The first ever Atomic Bomb race was held a couple months back on May 14 & 15 in Los Alamos, New Mexico. If this place sounds familiar it’s most likely because Los Alamos is where the “Manhattan Project” took place back in the 1940s. The “Manhattan Project” was when a group of U.S., U.K., and Canadian backed scientists got together (super secretly) and created the first atomic bombs, the bombs that were subsequently dropped on Japan in WWII.
“Civilized History” aside, The Atomic Bomb race was the third and last event in the Southwest series—Buffalo Bill and Ditch Slap being the preceeding events, respectively.
Due to elevation sickness I slept through the whole first day of the Atomic Bomb race. By the time I made it up to the racecourse the following morning, I was feeling much better and the qualifying riders were hauling down the course.
The road the race is held on (Camp May Rd.) is pretty fast, with the added bonus of tar-snakes littering the entire stretch of the course—kinda sketchy actually. The snakes soften as the day progresses and as the sun grows hotter, making them pretty gnar to ride over at speed. There were more than a few sketchy moments of 50mph wobblers, but from what the racers told me, “all in all, no worries”. Camp May Rd. is a mixture of a few semi-critical turns and some fast straights; all back-dropped by rolling mountains littered with tall, tan grasses; cottonwood trees; and various conifers. Being that the race was held way up in this high country of northern New Mexico (elevation: 9,200ft), a high country that can quickly cause a gnarly sunburn, sunstroke, or in my case elevation sickness, this was one of those races where only the racers show up to the race. The high elevation, the lack of people, and the expansive views made you feel like you were really, really far from home. Basically, I just roamed around talking to the course workers and tried to get some interesting shots of the race. I also drank one beer and it was like I drank a six-pack. Good stuff.
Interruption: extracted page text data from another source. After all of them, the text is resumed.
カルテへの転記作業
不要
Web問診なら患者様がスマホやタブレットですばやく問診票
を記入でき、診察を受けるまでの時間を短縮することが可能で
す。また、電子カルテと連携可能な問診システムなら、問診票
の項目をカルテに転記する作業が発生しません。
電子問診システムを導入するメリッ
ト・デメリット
The race was slow moving in general. I think there was only one shuttle for the hundred twenty plus racers? Maybe there was another—I dunno? Don’t get me wrong though, the racing itself was super fast and fun to watch, it was just that sometimes it took up to what seemed like an hour between seeing a skater on course. I didn’t mind, really; I used the time to scope the scenery and set up some “cool” shots—I needed a break anyway since the Sector 9 team I was traveling with raged way harder than I ever could and the toll of being on the road with a band of rowdy skaters had been paid in full. I was beat, but I wouldn’t trade the memories for the World.
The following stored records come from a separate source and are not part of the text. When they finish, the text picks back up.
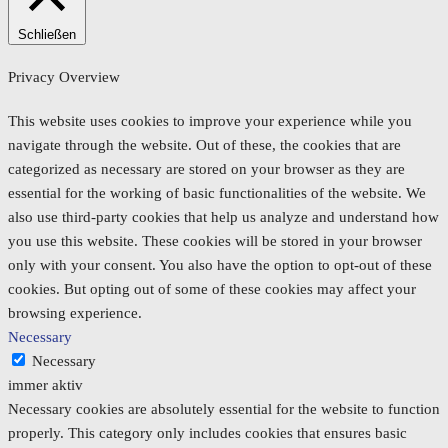
Schließen
Privacy Overview
This website uses cookies to improve your experience while you
navigate through the website. Out of these, the cookies that are
categorized as necessary are stored on your browser as they are
essential for the working of basic functionalities of the website. We
also use third-party cookies that help us analyze and understand how
you use this website. These cookies will be stored in your browser
only with your consent. You also have the option to opt-out of these
cookies. But opting out of some of these cookies may affect your
browsing experience.
Necessary
Necessary
immer aktiv
Necessary cookies are absolutely essential for the website to function
properly. This category only includes cookies that ensures basic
The Atomic Bomb race ended as many races often do: The skaters that “wanted it” the most and were able to stay on their boards were the ones in the finals, and ultimately on the podium:
Mens: Zak Maytum, James Kelly, Joel Putrah
Womens: Christen Gregersen, Charile Daigneault, Alicia Fillback
When all’s said and done, I had a pretty rad time at the Atomic Bomb race. I am stoked to have captured the images shown here. Yeah, the race had some kinks and some gnarly shit happened that was out of our hands, but not everything proceeds as planned—such is life. Life is not about the trials and tribulations that present themselves in spite of our best efforts; Life is about how we as individuals, and as a community, deal with those relentless shitstorms. Glory to mother fuckin’ glory y’all!
In closing, we’d like to thank the dudes at Timeship Racing for organizing this event and for holding it down when shit got heavy. We’d also like to thank all the event sponsors: Altec-lansing, Landyachtz, Dregs, Surf-Rodz, Skatera, Sector 9, Predator Helmets, Gullwing, Loaded & Orangatang, and Abec 11.
[This article was supposed to be released a couple months back, but, due to a few particulars we held-off on releasing it until now. Basically it was a combination of a few things: 1.) The race happened at the tail end of a long trip, and I was personally pretty worn out, 2.) The elevation of the race (9,200ft to be exact) kicked my ass big time, and, sadly, 3.) A volunteer for the event died from a head injury he sustained after crashing while riding without a helmet into town. All of these things combined, required us to take pause in order to gain some perspective and time to regroup. We’re not going to get into the details surrounding the fallen skater except to say that our hearts go out to all of Graham Bultemeier’s friends and family. We also ask that you always wear your helmets, especially when bombing hills. If for some reason you decide not to wear a helmet, make sure you fully understand the level of risk you are undertaking. Your friends, family, and all of us at Wheelbase want to see you skate another day. Be safe, ride hard.]